Your task: In how many lines of the records does the word "PlayStation" appear? Reply with the number and nothing else.

[Opening Task material section]

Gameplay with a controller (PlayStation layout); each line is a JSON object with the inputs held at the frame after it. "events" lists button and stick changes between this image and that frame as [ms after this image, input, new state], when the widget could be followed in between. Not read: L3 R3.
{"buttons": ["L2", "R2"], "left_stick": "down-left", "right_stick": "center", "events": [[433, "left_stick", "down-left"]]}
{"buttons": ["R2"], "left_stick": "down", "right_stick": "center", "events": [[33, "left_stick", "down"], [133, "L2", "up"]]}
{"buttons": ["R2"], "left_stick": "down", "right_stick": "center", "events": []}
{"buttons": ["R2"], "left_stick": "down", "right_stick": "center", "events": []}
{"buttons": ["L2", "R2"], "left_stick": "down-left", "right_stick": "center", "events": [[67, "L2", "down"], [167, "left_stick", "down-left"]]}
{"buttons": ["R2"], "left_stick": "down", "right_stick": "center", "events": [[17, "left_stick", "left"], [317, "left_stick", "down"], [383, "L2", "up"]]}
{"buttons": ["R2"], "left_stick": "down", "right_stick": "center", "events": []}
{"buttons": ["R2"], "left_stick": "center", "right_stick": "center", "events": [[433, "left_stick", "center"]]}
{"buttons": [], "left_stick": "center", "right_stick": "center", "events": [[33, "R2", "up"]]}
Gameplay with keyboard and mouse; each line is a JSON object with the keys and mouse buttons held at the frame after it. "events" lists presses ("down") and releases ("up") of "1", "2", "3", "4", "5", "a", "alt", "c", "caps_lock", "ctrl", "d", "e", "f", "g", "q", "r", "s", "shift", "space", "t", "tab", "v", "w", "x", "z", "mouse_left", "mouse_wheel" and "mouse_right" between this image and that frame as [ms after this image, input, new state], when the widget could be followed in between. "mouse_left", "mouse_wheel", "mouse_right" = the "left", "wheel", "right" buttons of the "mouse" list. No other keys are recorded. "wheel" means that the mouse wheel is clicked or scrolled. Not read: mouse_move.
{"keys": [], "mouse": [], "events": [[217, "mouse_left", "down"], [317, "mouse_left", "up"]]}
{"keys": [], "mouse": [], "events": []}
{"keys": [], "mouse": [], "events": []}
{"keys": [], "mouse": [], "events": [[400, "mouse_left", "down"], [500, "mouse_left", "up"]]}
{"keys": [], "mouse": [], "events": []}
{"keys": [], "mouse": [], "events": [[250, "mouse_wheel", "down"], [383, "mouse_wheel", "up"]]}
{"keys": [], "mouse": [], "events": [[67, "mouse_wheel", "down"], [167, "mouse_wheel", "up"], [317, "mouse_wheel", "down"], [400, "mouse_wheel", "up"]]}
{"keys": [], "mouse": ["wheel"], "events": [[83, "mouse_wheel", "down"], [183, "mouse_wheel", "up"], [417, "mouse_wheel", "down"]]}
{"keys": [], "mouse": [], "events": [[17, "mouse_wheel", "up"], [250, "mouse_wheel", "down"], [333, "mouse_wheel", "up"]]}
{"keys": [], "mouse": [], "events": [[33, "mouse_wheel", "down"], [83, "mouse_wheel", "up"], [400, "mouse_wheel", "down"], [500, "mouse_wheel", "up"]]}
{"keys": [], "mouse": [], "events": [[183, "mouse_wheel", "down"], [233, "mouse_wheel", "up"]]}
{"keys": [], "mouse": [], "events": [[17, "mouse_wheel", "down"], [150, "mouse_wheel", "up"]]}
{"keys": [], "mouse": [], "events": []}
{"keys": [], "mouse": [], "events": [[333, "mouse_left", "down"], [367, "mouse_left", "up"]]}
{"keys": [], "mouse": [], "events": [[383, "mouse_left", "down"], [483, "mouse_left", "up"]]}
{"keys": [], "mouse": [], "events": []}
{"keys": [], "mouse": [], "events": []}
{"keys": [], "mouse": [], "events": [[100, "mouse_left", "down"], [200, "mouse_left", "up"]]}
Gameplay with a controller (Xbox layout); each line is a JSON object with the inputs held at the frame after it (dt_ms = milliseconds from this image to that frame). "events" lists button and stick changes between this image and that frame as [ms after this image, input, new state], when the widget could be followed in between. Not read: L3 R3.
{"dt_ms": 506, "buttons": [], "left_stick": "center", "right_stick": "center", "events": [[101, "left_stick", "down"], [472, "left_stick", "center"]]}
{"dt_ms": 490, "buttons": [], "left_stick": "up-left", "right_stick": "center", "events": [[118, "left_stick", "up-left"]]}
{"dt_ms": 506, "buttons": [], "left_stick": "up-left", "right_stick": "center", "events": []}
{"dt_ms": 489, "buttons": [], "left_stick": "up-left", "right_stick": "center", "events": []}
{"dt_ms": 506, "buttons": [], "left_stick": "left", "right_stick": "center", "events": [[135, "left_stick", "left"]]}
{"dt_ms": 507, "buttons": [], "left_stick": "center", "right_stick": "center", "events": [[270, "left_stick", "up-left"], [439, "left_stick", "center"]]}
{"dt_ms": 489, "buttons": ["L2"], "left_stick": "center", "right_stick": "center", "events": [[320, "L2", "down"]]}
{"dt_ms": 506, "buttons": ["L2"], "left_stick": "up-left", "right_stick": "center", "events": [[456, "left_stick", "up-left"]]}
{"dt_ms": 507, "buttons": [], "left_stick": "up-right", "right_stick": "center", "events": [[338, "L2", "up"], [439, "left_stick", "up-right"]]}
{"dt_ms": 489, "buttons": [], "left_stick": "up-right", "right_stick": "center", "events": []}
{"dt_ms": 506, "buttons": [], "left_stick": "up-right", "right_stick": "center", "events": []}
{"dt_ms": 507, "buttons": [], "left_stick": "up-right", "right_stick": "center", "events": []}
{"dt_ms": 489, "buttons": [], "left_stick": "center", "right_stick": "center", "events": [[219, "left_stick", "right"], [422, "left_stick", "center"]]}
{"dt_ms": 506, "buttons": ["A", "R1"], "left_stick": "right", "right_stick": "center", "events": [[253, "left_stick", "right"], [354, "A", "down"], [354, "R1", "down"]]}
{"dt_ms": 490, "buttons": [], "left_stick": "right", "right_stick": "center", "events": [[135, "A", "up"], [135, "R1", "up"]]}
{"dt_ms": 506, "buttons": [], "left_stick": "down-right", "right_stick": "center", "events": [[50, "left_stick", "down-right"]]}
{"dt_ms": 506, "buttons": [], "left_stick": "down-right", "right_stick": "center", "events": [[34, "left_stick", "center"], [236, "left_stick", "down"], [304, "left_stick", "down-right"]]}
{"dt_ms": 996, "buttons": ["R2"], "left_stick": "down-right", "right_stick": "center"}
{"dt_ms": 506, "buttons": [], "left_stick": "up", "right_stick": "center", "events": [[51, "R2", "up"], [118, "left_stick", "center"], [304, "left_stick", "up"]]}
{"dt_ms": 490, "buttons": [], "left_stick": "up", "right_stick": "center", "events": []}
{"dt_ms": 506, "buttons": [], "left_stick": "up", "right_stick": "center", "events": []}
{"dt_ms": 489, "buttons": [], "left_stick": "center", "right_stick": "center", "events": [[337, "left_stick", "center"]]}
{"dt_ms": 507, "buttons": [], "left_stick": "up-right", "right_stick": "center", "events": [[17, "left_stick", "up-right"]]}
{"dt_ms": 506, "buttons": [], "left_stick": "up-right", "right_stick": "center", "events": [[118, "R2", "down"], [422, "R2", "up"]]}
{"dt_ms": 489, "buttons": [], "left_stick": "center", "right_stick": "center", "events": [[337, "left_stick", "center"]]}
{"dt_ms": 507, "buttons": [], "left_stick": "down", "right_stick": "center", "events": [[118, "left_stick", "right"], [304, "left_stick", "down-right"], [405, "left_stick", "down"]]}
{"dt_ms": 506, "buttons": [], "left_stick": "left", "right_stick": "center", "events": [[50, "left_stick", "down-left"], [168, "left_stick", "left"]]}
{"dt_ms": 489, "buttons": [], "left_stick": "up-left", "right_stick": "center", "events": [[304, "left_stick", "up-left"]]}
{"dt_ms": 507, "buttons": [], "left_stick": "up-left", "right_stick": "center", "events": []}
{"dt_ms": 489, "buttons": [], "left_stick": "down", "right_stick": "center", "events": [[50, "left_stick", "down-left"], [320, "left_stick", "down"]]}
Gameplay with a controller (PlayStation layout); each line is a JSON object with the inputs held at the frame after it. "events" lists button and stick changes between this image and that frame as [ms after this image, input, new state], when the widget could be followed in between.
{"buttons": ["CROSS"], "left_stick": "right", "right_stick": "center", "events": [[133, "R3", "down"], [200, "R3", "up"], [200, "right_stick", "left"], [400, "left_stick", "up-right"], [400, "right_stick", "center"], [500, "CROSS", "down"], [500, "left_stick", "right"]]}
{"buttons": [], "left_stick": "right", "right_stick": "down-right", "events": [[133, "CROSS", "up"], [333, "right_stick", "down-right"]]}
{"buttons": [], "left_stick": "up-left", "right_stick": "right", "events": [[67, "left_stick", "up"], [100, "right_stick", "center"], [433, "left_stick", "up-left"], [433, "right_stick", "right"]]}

[Closing Task material section]

Written solution: 2